Forster is the Infections Prevention and Control expert at UK Healthcare, an agency which is already bracing for the worst, in the event Coronavirus reaches the Commonwealth.

“Whether it’s the flu, or Coronavirus we continuously plan and train to deal with those situations,” said Dr. Mark Newman, the Executive Vice President of Health Affairs for UK Healthcare.

Contracting the flu is so much more common, and sadly it kills more people in the United States on an annual basis, than we’re likely to see die on American soil from Coronavirus. Still, that fact seems to be lost on many.

“We have a vaccination for influenza. We don’t have that for COVID-19,” said Forster. “Certainly it’s the fear that propagates a lot of that,” he continued.
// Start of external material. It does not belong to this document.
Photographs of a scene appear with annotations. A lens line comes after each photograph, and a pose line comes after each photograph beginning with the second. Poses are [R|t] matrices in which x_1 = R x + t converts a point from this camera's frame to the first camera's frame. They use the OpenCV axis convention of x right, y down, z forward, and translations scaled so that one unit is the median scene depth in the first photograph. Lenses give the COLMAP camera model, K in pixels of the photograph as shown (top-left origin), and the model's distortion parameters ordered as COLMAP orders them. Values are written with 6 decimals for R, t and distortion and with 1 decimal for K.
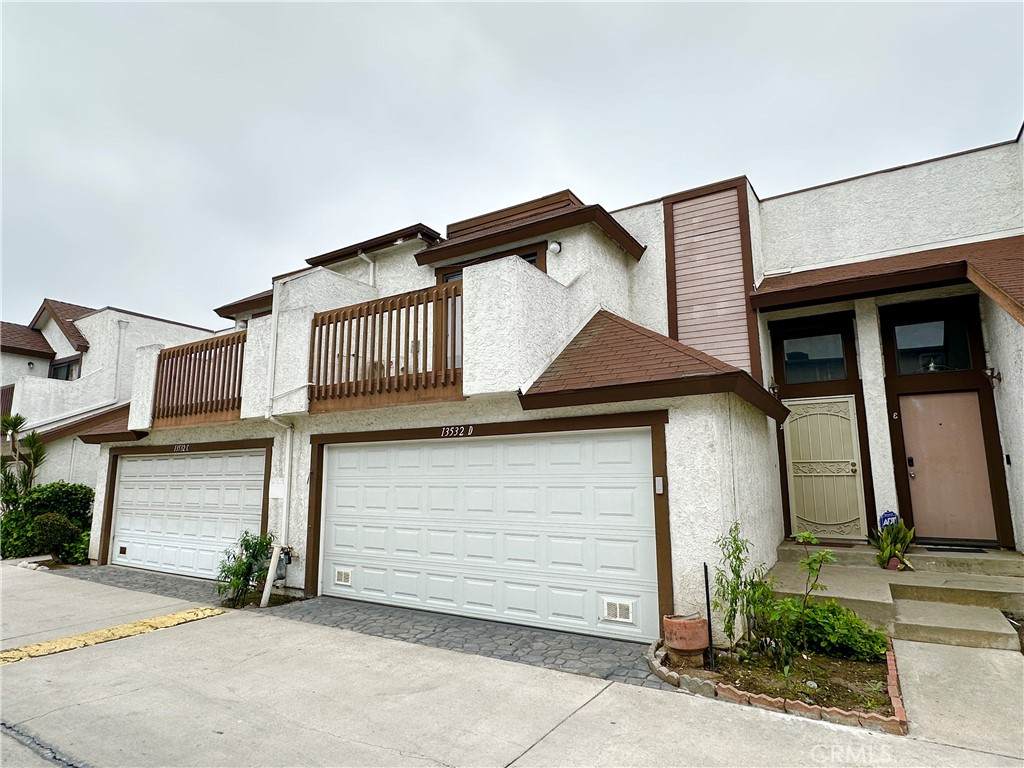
lens RADIAL K [[571.6, 0, 510.3], [0, 571.6, 384.9], [0, 0, 1]] dist [-0.001993, 0.001451]
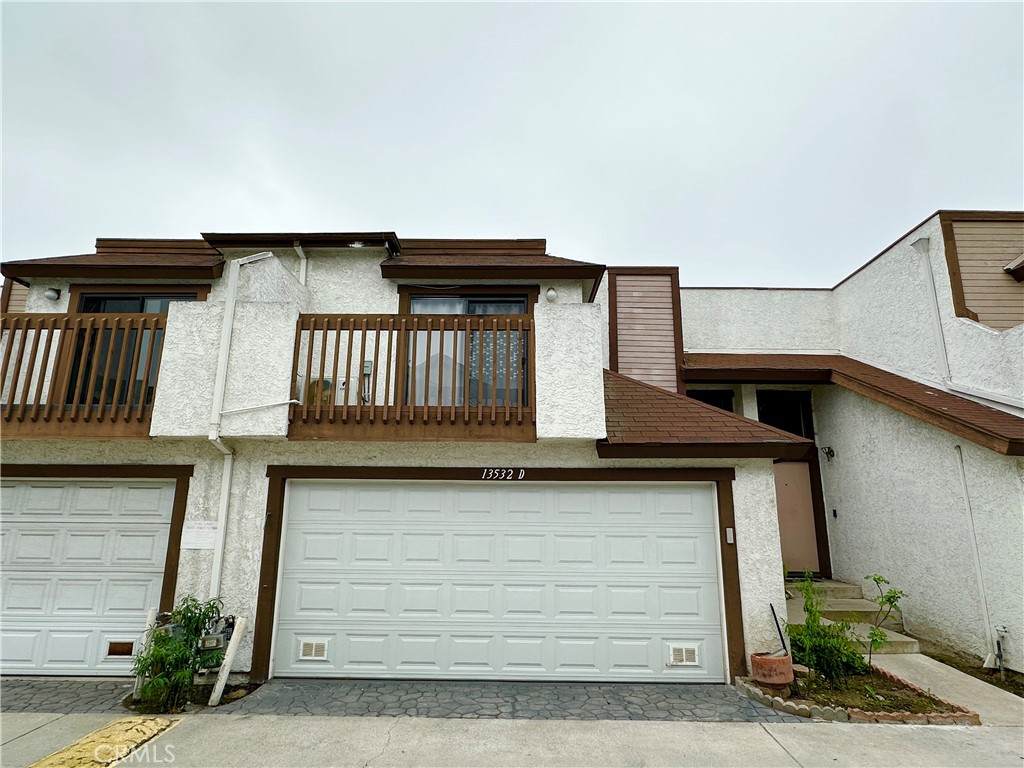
lens RADIAL K [[571.6, 0, 510.4], [0, 571.6, 385.9], [0, 0, 1]] dist [-0.001993, 0.001451]
pose [[0.856199, 0.126809, 0.500841, -0.512079], [-0.097432, 0.991647, -0.084515, 0.015466], [-0.507375, 0.023564, 0.861403, 0.178810]]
No vaccine in place at the current time, but what they do have at UK Healthcare is a plan in place, should a patient in Kentucky become infected with the virus. Their plan could potentially impact hundreds of peoples’ lives, even for just one positive test.

“Persons determined to be at high, or moderate risk after investigations would be evaluated and monitored for that 14-day period,” Forster said.

No one mentioned what exactly that 14-day evaluation might entail, which could be what’s sparking the real fear behind a virus, which still isn’t showing the worst of itself in the U.S. thus far.

The United States has 60 confirmed cases, as of this writing, with no fatalities.